• **Records to use**
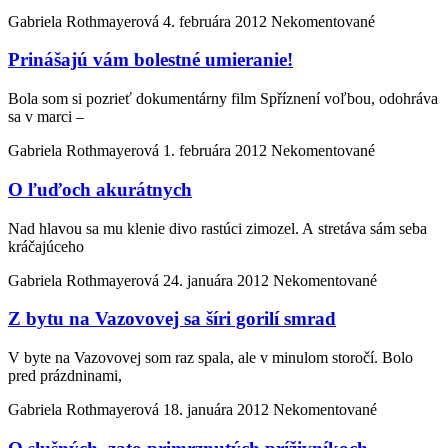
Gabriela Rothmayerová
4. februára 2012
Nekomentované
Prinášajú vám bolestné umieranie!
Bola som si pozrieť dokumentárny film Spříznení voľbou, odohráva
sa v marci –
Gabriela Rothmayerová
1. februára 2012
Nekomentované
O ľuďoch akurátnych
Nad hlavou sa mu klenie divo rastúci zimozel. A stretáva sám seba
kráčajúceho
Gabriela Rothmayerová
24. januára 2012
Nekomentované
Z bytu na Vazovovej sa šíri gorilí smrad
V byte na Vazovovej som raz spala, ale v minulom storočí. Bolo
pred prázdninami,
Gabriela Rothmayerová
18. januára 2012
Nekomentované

--

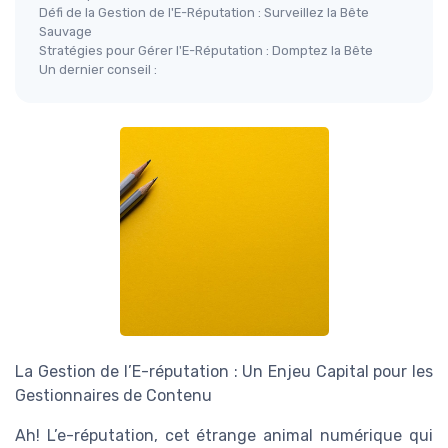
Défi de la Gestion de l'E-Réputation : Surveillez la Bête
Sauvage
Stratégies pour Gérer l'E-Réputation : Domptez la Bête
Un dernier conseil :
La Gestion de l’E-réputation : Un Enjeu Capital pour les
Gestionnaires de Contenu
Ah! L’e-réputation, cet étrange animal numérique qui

• **Task**
Please rewrite the lines from the one that contains "Défi de la Gestion" through the one that contains "Ah! L’e-réputation, cet", replacing "Bête" with "Créature" and leaving everything else unchanged.

• **Answer for this exercise**
Défi de la Gestion de l'E-Réputation : Surveillez la Créature
Sauvage
Stratégies pour Gérer l'E-Réputation : Domptez la Créature
Un dernier conseil :
La Gestion de l’E-réputation : Un Enjeu Capital pour les
Gestionnaires de Contenu
Ah! L’e-réputation, cet étrange animal numérique qui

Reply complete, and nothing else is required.